*** Opening DATA PROVIDED ***

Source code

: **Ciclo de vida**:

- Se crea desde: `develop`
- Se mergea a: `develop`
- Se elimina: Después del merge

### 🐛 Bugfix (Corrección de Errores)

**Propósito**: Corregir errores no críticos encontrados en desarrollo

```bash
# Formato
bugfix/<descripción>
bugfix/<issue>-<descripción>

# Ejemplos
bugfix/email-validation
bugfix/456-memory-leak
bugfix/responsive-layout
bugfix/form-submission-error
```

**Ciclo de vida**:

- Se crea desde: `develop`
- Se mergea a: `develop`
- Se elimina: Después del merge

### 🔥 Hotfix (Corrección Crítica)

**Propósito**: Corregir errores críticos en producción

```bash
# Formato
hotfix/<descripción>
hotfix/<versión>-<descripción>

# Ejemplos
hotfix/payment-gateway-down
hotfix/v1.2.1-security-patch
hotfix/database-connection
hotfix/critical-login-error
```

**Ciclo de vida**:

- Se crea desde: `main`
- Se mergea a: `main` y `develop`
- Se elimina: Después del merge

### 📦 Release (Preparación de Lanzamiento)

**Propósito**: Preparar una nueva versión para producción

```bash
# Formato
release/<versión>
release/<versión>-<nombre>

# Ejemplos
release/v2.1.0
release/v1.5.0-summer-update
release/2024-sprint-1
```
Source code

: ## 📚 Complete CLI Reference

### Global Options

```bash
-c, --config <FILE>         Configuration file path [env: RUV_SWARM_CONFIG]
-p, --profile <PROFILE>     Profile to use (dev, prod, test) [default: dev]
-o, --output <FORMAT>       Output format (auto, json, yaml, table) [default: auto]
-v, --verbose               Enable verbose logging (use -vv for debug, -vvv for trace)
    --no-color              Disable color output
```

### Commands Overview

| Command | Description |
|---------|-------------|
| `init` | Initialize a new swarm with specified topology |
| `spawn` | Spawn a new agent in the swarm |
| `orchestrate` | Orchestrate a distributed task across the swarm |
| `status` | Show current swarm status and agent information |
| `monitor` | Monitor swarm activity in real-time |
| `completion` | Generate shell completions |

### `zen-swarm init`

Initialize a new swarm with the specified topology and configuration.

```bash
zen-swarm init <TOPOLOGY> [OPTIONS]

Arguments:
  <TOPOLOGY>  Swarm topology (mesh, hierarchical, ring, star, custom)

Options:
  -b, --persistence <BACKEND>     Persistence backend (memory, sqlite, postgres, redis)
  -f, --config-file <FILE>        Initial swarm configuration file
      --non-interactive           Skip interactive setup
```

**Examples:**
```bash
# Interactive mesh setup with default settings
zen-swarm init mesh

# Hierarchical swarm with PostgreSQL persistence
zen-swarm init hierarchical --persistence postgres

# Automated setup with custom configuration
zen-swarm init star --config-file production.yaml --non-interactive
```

*** Closing DATA PROVIDED ***

• WORK REQUEST:
Scan the listing for the string "setup", then copy every line where it appears.

• THE COMPLETED TASK:
      --non-interactive           Skip interactive setup
# Interactive mesh setup with default settings
# Automated setup with custom configuration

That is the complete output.